The active Pd substance of 8wt% was loaded on the foam by impregnation method. The palladium nitrate solution was diluted by ammonia with the equal volume. Then the foam carriers were immersed in the diluted palladium nitrate solution and placed in an ultrasonic dispersion apparatus for 1 h. Afterwards, the foam carriers with Pd solution were heated by water bath for 1 h and left to stand for 12 h. Finally, the foam was taken out of the solution and dried in an oven for 2 h. The dried specimens were then roasted at 350 °C for 2 h in a muffle furnace. The catalyst was reduced by 2wt% hydrazine hydrate solution for 12 h and then washed by deionized water before use. The catalysts formed by α-A, γ/α-A, and P(γ/α-A) foams were named as Pd-(α-A), Pd- (γ/α-A), and Pd-P(γ/α-A), respectively.

The thermal stability and volatilization temperature of polyurethane templates were examined by the NETZSCH STA-449F3 thermogravimetric analysis instrument. The apparent porosity of post-fired ceramic foams was examined by the Archimedes method according to GB/T 2997-2005 standard, and the bulk density of the ceramic foams was determined according to GB/T 2999-2016 standard. The post-fired length of the specimens was measured by MNT-150T vernier caliper (Shanghai Menet Industrial Co., Ltd), and the post-fired linear shrinkage of porous foam ceramics was calculated according to GB/T 5988-2007 standard. The compressive strength of the specimens was determined by CMT5105 electronic universal testing machine (Shenzhen New Sansi Materials Testing Co., Ltd). Thermo Fisher Scientific MARS40 rheometer was used to study the rheological properties of slurry. The foam morphology was observed by scanning electron microscope (SEM, Quanta 250

FEG, FEI, USA).

The X'Pert PRO MPD X-ray diffractometer (XRD) was used to analyze the phase composition of the foam carriers and catalysts. X-ray photoelectron spectroscope (XPS) with Thermo Scientific K-Alpha equipment was used to determine the valence of the catalytic active Pd component. The specific surface area (BET) of foams and catalysts was calculated by the Quantachrome 4000E equipment and porosity analyzer. The AutoChem1 II Model 2920 programmed temperature rise chemisorption analyzer (TPD) was used to analyze the surface properties of the specimens. The catalyst morphology was also studied by SEM. The EDAX TEAMEDS energy dispersive spectrometer (EDS) was used to investigate the element distribution on the catalyst surface.

In the quartz tube type atmospheric pressure flow-through fixed bed reactor, the oxidation of CO with low content was conducted as a model reaction. The ratio of feeding gas was CO:O₂:N₂=1:10:89, and the total gas flow rate was 50 mL·min^-1. CO and O₂ were reaction gases, N₂ was equilibrium and purge gas, and the catalyst dosage was 50 mg. The reaction temperature was controlled by a thermocouple in the quartz tube at the center of catalyst bed, and the temperature was increased at heating rate of 2 °C·min^-1 after the detector was stabilized. An Angilent-6850 gas chromatograph was used to evaluate the reactants and products, and the catalytic activity of catalyst was determined by CO conversion.

[Dataset extract]:
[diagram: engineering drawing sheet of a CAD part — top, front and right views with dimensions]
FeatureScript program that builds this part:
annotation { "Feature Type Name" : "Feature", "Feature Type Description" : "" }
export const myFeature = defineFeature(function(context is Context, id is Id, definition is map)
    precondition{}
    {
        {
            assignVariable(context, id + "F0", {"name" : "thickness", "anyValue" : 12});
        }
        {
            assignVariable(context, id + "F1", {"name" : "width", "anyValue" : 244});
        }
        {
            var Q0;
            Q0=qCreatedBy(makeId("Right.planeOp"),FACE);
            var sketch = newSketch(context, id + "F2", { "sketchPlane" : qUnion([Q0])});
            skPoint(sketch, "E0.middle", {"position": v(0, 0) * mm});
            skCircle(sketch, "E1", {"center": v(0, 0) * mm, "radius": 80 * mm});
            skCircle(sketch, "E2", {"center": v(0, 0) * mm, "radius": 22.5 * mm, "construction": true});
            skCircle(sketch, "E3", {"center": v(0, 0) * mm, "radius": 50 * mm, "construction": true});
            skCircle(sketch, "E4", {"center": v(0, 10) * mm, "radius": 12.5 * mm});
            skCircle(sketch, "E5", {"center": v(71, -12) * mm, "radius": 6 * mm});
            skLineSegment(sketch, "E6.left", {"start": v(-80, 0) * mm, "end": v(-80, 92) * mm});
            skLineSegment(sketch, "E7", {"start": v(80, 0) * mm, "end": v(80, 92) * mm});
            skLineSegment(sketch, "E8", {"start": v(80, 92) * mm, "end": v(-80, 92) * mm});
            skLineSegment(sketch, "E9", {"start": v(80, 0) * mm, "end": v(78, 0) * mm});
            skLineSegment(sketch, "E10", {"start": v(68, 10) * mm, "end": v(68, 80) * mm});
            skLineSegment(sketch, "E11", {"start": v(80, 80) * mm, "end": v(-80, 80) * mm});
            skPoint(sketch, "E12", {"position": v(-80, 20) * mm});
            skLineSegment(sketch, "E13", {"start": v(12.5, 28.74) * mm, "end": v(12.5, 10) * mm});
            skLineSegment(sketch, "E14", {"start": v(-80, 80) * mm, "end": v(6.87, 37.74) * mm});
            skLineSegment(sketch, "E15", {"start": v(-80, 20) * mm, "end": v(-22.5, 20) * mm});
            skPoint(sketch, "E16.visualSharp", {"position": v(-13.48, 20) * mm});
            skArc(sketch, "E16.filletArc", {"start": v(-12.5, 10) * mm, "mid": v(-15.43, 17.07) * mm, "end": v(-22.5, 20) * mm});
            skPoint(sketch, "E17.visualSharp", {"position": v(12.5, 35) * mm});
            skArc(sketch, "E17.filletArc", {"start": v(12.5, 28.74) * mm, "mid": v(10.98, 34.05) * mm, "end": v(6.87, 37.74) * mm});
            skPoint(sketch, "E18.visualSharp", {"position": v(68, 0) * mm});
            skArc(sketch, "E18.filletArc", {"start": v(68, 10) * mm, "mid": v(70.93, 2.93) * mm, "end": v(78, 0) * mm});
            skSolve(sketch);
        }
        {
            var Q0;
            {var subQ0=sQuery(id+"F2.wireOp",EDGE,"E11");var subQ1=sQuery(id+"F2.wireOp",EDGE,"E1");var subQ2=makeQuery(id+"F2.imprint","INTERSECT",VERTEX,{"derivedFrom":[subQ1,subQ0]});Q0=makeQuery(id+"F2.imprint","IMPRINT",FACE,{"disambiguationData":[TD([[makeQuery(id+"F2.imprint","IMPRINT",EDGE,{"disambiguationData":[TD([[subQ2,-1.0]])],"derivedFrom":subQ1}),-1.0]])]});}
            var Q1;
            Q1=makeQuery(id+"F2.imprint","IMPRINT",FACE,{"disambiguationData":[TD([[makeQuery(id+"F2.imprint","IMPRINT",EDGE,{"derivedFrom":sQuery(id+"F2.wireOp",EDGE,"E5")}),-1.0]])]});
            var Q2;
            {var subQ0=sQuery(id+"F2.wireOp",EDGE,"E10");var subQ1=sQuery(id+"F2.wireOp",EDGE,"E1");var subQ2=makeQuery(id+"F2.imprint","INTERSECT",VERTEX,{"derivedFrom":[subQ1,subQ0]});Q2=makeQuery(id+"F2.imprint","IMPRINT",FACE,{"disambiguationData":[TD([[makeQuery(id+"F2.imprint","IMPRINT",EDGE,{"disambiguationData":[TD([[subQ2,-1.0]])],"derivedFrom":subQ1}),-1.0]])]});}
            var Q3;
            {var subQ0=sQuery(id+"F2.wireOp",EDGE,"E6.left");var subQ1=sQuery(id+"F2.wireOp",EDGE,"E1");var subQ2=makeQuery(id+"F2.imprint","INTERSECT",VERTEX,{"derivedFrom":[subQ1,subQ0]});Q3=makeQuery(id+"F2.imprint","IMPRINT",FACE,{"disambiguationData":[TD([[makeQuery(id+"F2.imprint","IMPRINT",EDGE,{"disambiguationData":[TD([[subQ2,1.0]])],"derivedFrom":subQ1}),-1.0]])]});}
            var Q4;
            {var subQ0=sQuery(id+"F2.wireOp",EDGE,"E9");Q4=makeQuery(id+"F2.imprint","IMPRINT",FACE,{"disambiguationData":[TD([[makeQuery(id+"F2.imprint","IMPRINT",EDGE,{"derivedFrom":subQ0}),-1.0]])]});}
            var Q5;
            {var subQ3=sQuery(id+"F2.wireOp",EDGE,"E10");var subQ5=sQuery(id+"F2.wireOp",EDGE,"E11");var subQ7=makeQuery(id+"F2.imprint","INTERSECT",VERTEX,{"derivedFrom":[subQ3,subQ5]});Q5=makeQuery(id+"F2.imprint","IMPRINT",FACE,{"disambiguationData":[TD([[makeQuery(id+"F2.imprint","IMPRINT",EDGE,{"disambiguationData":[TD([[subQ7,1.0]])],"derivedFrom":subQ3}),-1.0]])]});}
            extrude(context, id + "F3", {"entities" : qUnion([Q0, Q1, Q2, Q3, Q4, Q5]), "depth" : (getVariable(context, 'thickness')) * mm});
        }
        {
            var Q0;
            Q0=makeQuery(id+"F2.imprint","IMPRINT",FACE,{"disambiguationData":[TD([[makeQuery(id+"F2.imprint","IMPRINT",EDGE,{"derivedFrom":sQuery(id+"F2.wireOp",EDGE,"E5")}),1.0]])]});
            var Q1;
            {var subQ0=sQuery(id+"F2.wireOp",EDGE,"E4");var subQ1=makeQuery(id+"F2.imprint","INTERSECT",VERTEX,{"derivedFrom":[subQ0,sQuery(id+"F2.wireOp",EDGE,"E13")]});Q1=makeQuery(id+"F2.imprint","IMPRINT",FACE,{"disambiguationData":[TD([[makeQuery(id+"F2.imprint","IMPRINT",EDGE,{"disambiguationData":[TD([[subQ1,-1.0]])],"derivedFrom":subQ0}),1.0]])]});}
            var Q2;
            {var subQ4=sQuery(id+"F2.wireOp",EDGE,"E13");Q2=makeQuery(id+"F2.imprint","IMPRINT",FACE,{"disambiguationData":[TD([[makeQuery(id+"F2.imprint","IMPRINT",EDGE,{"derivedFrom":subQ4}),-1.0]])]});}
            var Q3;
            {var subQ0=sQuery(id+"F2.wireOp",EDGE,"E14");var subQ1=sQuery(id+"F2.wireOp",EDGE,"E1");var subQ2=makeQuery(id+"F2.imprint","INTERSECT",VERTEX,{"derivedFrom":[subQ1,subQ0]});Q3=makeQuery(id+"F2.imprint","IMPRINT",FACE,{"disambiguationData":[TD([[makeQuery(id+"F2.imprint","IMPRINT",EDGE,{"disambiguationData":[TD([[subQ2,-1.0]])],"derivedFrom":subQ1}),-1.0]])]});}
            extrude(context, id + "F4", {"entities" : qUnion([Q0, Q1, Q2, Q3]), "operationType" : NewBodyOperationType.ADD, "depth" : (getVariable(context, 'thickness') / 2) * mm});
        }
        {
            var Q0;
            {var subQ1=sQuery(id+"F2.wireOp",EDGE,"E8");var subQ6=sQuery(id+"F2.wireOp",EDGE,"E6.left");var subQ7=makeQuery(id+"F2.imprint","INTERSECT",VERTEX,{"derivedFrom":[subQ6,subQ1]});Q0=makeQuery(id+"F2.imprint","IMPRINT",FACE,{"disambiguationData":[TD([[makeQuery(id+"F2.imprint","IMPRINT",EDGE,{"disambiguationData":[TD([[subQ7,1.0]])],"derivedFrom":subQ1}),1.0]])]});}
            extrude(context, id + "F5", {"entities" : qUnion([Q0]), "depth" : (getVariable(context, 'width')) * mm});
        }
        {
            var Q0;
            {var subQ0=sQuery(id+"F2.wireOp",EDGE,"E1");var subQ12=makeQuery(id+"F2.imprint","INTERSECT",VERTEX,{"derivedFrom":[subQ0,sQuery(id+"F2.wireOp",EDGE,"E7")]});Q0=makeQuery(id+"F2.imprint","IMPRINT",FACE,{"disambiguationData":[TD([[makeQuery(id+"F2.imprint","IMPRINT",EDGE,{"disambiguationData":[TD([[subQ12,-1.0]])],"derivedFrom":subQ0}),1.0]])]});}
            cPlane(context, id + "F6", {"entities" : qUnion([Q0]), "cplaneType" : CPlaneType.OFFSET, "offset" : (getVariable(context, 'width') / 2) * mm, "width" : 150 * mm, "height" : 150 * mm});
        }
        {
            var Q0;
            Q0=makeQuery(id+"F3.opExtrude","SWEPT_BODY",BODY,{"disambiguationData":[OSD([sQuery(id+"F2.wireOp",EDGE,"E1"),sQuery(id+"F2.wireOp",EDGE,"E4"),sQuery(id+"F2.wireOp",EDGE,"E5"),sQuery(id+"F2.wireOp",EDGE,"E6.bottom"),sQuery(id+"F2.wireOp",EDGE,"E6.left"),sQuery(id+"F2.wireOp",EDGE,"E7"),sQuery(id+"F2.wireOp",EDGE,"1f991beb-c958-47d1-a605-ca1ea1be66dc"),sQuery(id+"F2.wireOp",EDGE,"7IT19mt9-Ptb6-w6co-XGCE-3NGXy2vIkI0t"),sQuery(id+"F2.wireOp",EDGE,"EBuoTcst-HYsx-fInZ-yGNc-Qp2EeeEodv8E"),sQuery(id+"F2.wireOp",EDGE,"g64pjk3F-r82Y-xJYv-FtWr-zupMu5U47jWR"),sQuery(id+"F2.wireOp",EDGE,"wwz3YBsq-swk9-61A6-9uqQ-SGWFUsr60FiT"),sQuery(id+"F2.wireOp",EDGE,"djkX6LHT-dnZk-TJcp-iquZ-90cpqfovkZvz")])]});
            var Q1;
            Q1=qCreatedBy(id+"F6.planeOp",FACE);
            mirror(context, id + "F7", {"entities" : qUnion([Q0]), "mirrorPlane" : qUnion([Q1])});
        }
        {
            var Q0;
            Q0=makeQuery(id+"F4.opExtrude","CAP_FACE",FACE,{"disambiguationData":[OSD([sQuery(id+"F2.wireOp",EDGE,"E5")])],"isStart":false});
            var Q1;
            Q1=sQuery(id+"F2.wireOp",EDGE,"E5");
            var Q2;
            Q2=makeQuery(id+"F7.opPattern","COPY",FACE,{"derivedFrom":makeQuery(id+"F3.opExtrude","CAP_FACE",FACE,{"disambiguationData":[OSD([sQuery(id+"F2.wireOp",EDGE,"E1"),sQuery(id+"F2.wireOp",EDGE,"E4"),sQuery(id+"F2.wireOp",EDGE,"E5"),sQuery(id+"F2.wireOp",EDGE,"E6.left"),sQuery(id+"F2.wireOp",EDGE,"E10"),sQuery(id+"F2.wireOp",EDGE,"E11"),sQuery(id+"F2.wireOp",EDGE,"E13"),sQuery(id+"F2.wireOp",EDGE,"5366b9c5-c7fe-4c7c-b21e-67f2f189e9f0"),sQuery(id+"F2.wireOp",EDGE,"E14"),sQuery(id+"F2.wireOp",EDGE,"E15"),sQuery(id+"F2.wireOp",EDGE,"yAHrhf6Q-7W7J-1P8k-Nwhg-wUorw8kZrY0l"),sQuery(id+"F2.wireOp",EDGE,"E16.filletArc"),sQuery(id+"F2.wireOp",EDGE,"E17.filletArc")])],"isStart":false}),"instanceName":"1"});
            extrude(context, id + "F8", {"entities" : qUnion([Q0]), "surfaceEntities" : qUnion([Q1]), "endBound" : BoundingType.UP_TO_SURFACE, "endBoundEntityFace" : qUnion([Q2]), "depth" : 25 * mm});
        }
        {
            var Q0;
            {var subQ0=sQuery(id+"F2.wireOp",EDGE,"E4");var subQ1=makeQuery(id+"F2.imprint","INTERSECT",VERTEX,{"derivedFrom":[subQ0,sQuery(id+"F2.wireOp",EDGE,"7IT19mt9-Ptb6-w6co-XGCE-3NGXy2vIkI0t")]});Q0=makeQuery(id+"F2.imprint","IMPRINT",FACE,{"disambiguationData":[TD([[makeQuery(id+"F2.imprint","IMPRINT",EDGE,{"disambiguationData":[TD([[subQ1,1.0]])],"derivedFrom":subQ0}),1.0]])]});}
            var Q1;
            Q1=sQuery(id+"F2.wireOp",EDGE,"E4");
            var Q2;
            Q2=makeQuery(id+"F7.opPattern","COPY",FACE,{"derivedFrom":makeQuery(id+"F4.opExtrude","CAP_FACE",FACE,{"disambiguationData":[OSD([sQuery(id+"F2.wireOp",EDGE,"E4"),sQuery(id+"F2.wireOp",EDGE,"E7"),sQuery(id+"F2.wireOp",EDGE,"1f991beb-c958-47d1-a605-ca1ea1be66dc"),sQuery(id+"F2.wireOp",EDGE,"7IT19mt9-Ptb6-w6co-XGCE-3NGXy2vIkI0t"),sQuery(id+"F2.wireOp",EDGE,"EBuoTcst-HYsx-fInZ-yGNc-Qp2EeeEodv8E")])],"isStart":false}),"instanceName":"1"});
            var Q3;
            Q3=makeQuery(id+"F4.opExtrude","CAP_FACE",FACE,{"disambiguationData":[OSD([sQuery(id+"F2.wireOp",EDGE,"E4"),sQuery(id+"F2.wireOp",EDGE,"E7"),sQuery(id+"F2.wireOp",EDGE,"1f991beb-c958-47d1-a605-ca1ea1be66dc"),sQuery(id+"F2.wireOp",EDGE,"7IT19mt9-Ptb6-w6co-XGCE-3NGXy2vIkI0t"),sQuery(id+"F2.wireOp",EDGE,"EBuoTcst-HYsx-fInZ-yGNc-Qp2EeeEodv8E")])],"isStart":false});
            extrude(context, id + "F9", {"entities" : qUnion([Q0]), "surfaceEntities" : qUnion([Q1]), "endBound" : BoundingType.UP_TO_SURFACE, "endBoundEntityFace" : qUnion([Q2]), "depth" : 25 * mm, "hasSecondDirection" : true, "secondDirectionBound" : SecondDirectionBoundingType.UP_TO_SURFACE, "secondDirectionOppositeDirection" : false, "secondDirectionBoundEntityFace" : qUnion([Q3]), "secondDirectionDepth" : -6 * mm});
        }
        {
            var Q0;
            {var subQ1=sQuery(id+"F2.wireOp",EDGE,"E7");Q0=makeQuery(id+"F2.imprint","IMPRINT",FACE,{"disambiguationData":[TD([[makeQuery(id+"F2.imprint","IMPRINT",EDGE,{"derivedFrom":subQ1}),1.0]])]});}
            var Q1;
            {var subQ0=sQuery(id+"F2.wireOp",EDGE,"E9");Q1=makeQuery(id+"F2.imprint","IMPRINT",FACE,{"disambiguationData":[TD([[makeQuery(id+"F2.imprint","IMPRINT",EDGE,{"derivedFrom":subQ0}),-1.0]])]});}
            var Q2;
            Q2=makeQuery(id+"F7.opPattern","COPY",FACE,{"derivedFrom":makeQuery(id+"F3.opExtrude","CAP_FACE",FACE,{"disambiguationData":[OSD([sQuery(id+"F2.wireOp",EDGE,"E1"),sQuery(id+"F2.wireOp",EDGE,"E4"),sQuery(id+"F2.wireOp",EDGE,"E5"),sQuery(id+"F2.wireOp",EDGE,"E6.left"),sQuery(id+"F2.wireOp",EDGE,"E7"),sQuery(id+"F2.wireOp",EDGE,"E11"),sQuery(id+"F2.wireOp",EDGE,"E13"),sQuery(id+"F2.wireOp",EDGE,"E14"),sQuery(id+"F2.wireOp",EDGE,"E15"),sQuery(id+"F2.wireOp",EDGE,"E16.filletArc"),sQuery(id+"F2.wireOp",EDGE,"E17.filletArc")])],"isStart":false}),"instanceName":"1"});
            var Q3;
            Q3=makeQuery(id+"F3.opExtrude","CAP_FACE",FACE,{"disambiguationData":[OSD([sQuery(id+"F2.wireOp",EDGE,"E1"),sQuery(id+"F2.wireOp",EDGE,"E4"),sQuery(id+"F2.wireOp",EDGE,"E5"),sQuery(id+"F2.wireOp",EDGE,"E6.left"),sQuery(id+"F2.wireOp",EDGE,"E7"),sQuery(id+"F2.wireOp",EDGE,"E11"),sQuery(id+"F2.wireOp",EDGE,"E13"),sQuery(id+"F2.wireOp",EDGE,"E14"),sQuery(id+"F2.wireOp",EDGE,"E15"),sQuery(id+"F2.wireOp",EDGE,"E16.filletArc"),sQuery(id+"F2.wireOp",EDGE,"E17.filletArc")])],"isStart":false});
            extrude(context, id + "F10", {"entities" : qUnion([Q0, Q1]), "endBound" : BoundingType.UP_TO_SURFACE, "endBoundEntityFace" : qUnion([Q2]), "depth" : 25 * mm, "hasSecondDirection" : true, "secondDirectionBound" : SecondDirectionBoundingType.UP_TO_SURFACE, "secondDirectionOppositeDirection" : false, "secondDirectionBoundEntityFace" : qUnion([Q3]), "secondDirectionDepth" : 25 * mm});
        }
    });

[What the exercise asks]: Repeat the passage of the text on palladium foam catalysts verbatim, starting with "In the quartz tube type" and going on through "by CO conversion.". The material bears no relation to the text on palladium catalysts supported on ceramic foams.

[Answer]:
In the quartz tube type atmospheric pressure flow-through fixed bed reactor, the oxidation of CO with low content was conducted as a model reaction. The ratio of feeding gas was CO:O₂:N₂=1:10:89, and the total gas flow rate was 50 mL·min^-1. CO and O₂ were reaction gases, N₂ was equilibrium and purge gas, and the catalyst dosage was 50 mg. The reaction temperature was controlled by a thermocouple in the quartz tube at the center of catalyst bed, and the temperature was increased at heating rate of 2 °C·min^-1 after the detector was stabilized. An Angilent-6850 gas chromatograph was used to evaluate the reactants and products, and the catalytic activity of catalyst was determined by CO conversion.